Lots of “Fault bucket” type 0, 4, and 5 as well.
I have a strong suspicion the answer is going to be “Stop using Explorer Patcher”, which is quite frustrating. Thank you Micro$oft for dumbing down the user experience for everyone.
I wouldn’t pay anything for windows myself.
And if you are really truly tired of microsoft, then you should consider migrating to Linux. Dual booting is a good way to start.
No I didn’t, should have started there! The latest three issues are regarding this. Thanks for the pointer.
I don’t want to uninstall Explorer Patcher, because Win11 Explorer sucks and ThisIsWin11 isn’t free.
I’m not going to pirate my main OS, that’s a bit much.
I was maining Linux (Debian) when I first got my framework, but I’m not really a linux guy. Got tired of the many issues (mic and camera wouldn’t work at all, text was incredibly tiny because of the high-res screen, and the usual never-ending linux configuration hell).
I do have a 1TB expansion card on the way that I plan to put Debian for dual booting. You can’t boot Windows from USB and I didn’t want to split the drive. It will be nice to have a dedicated Linux development environment, but there are too many technical difficulties with the Framework hardware and far too many programs that aren’t compatible with Linux.
Thanks again for your help!
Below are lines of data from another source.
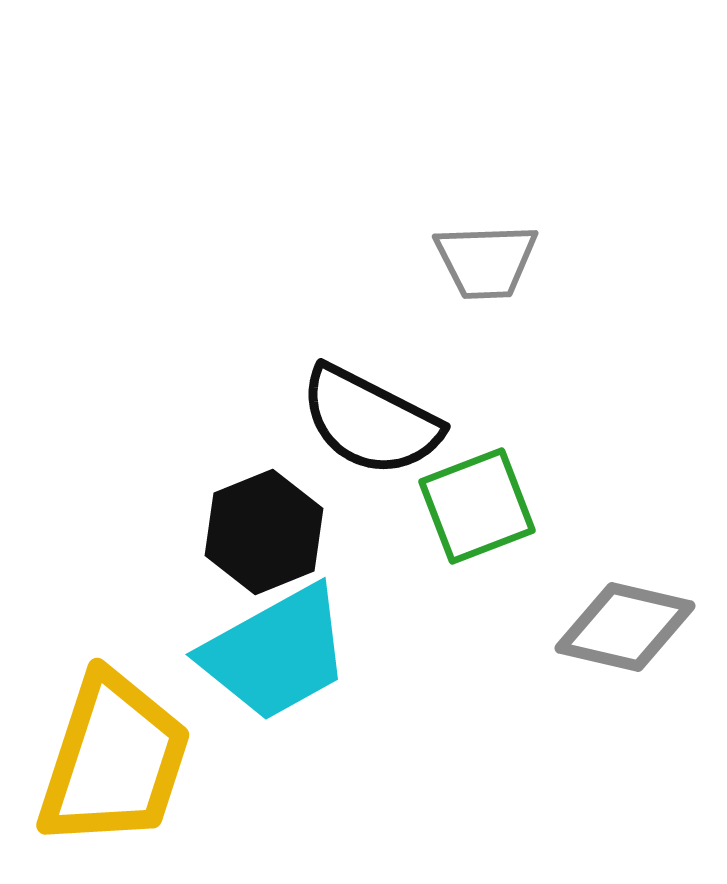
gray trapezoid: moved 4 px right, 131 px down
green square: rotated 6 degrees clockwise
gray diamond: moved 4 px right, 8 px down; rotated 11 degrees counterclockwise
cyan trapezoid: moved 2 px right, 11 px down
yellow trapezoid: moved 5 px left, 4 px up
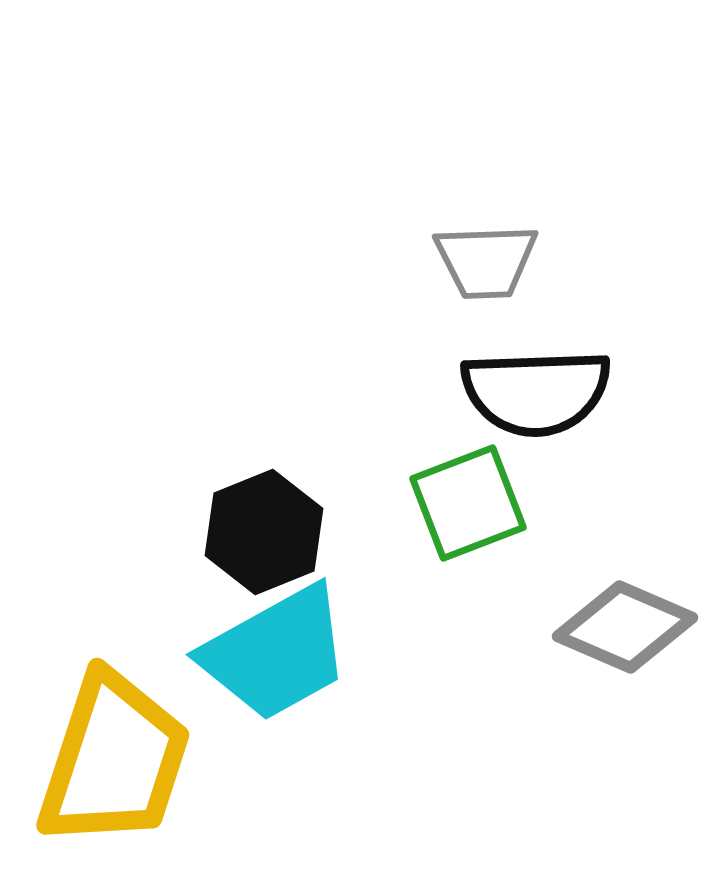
black semicircle: moved 166 px right, 29 px up; rotated 29 degrees counterclockwise
green square: moved 9 px left, 3 px up
gray diamond: rotated 10 degrees clockwise
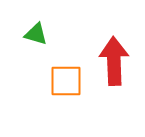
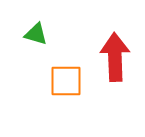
red arrow: moved 1 px right, 4 px up
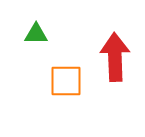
green triangle: rotated 15 degrees counterclockwise
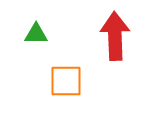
red arrow: moved 21 px up
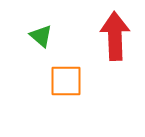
green triangle: moved 5 px right, 2 px down; rotated 40 degrees clockwise
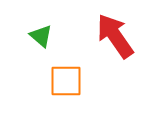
red arrow: rotated 33 degrees counterclockwise
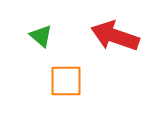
red arrow: rotated 36 degrees counterclockwise
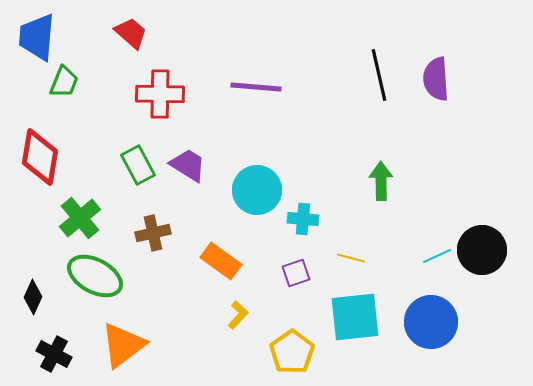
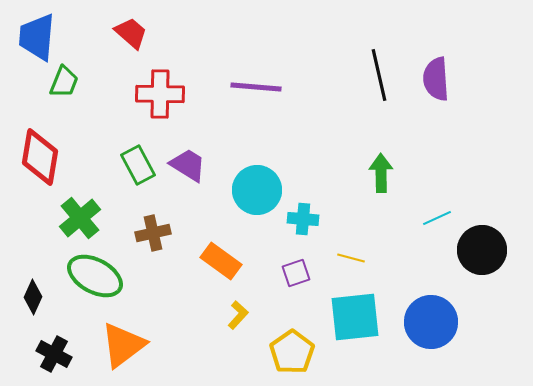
green arrow: moved 8 px up
cyan line: moved 38 px up
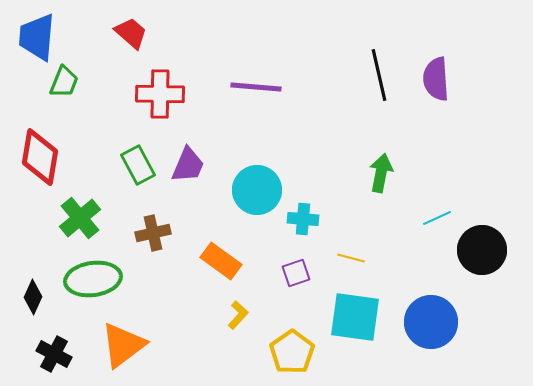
purple trapezoid: rotated 81 degrees clockwise
green arrow: rotated 12 degrees clockwise
green ellipse: moved 2 px left, 3 px down; rotated 36 degrees counterclockwise
cyan square: rotated 14 degrees clockwise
This issue is resolved and in the future I’ll start with the more relevant support forum.
FYI, I’ve been using Fedora since I bought my framework laptop (Intel 12th gen). Everything works fine out of the box (mic, camera, fingerprint sensor, ambient light sensor,…). I’ve upgraded through 3 versions of Fedora (36, 37, 38) since then.
For the resolution problem, I’m using GNOME fractional scaling. It’s a bit buggy on Fedora 36 (GNOME 42) but with the current GNOME 44, I see no problem at all.
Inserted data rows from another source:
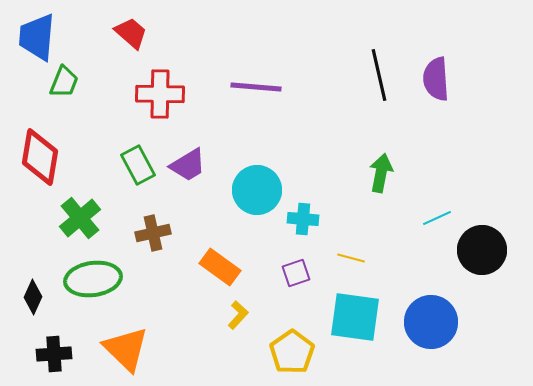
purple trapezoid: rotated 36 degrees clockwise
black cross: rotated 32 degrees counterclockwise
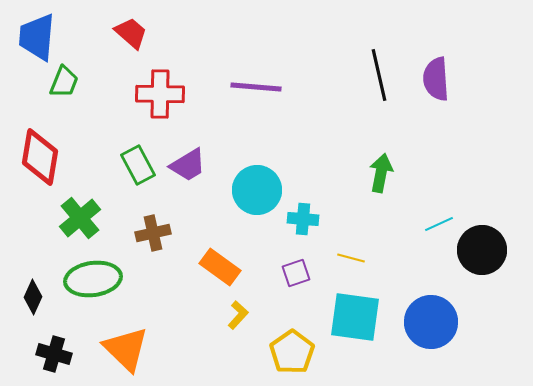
cyan line: moved 2 px right, 6 px down
black cross: rotated 20 degrees clockwise
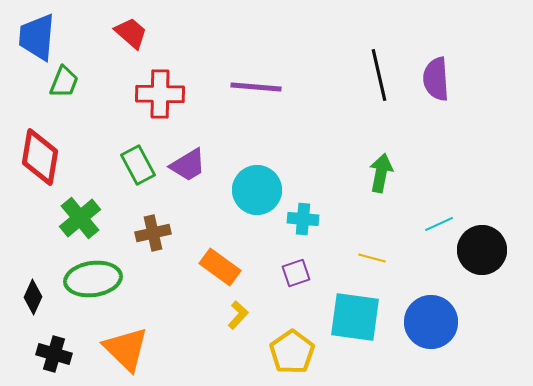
yellow line: moved 21 px right
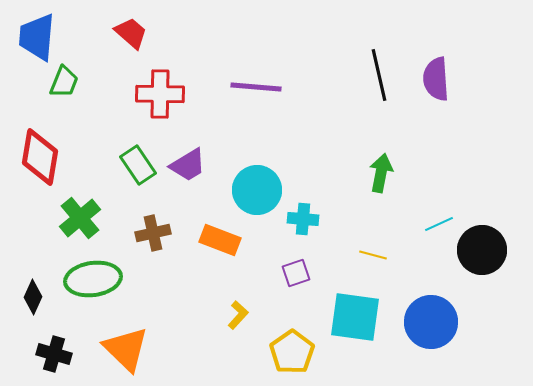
green rectangle: rotated 6 degrees counterclockwise
yellow line: moved 1 px right, 3 px up
orange rectangle: moved 27 px up; rotated 15 degrees counterclockwise
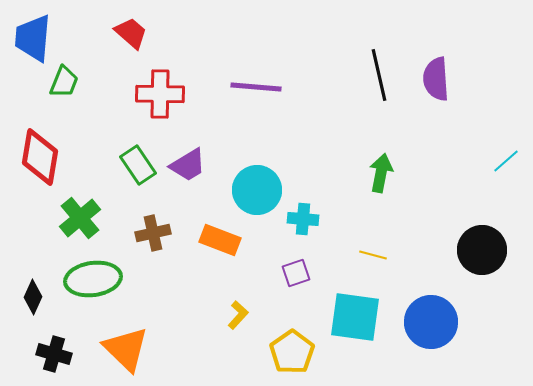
blue trapezoid: moved 4 px left, 1 px down
cyan line: moved 67 px right, 63 px up; rotated 16 degrees counterclockwise
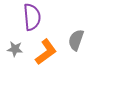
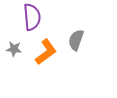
gray star: moved 1 px left
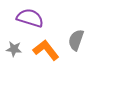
purple semicircle: moved 2 px left, 1 px down; rotated 68 degrees counterclockwise
orange L-shape: moved 2 px up; rotated 92 degrees counterclockwise
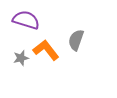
purple semicircle: moved 4 px left, 2 px down
gray star: moved 7 px right, 9 px down; rotated 21 degrees counterclockwise
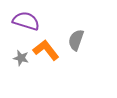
purple semicircle: moved 1 px down
gray star: rotated 28 degrees clockwise
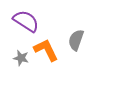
purple semicircle: rotated 16 degrees clockwise
orange L-shape: rotated 12 degrees clockwise
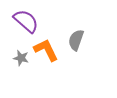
purple semicircle: rotated 8 degrees clockwise
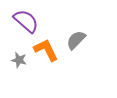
gray semicircle: rotated 25 degrees clockwise
gray star: moved 2 px left, 2 px down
I still keep my old windows 10 installation for playing games (because eGPU on linux is kinda sucks). I don’t bother upgrade to windows 11 because windows 11 is a lie. My windows installation is stored in an external nvme drive and connected to the laptop using a “nvme to USB 3” enclosure. You may have to enable nvme drive on boot manually, but after that, it work flawlessly.
Thanks for the insight, I will try Fedora out first with my expansion card! Would love to have all of the hardware features working out of the box without too much fiddling.
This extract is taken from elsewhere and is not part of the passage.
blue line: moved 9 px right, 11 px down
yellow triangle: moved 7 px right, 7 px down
Windows 11 is little more than a reskin but at least support for it should last longer than Win10. I hope.
I did attempt to boot my Framework from a USB->NVME enclosure but wasn’t able to. I can’t recall if that was due to keying on the pre-existing installation, or some hardware incompatibilities - I don’t have the enclosure on me right now.
At any rate, frustrations with MicroSoft aside, I’ve heard the adage “Linux is only free if you don’t value your time” and I’d have to agree. Despite using it since high school it hasn’t gotten any easier. I don’t make the OSs, I just use them. But I’ll be glad to have the dual-boot option for certain types of development e.g. for Raspberry Pi.
This really depends on which chip they used on the connector. There are only 2 possible chips, while the cheap one is very unreliable and has less features the more expensive one should not have issues like that.
I know because I bought a connector with a cheap chip that gave me usb 2.0 speeds on a NVME! Yep, got 20MB/s instead of 1GB/s (top of the line).